_Your assignment_
Copy the text of the records word for word, leaving out the pictures.

_Entries supplied_
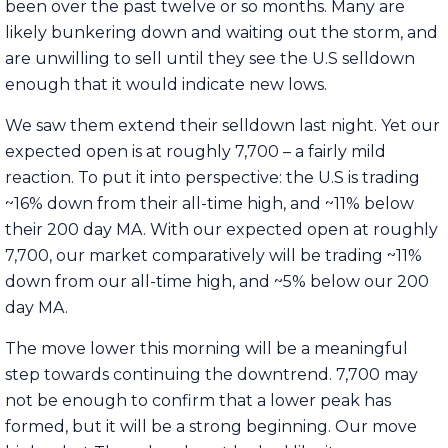
been over the past twelve or so months. Many are
likely bunkering down and waiting out the storm, and
are unwilling to sell until they see the U.S selldown
enough that it would indicate new lows.
We saw them extend their selldown last night. Yet our
expected open is at roughly 7,700 – a fairly mild
reaction. To put it into perspective: the U.S is trading
~16% down from their all-time high, and ~11% below
their 200 day MA. With our expected open at roughly
7,700, our market comparatively will be trading ~11%
down from our all-time high, and ~5% below our 200
day MA.
The move lower this morning will be a meaningful
step towards continuing the downtrend. 7,700 may
not be enough to confirm that a lower peak has
formed, but it will be a strong beginning. Our move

_Task output_
been over the past twelve or so months. Many are
likely bunkering down and waiting out the storm, and
are unwilling to sell until they see the U.S selldown
enough that it would indicate new lows.
We saw them extend their selldown last night. Yet our
expected open is at roughly 7,700 – a fairly mild
reaction. To put it into perspective: the U.S is trading
~16% down from their all-time high, and ~11% below
their 200 day MA. With our expected open at roughly
7,700, our market comparatively will be trading ~11%
down from our all-time high, and ~5% below our 200
day MA.
The move lower this morning will be a meaningful
step towards continuing the downtrend. 7,700 may
not be enough to confirm that a lower peak has
formed, but it will be a strong beginning. Our move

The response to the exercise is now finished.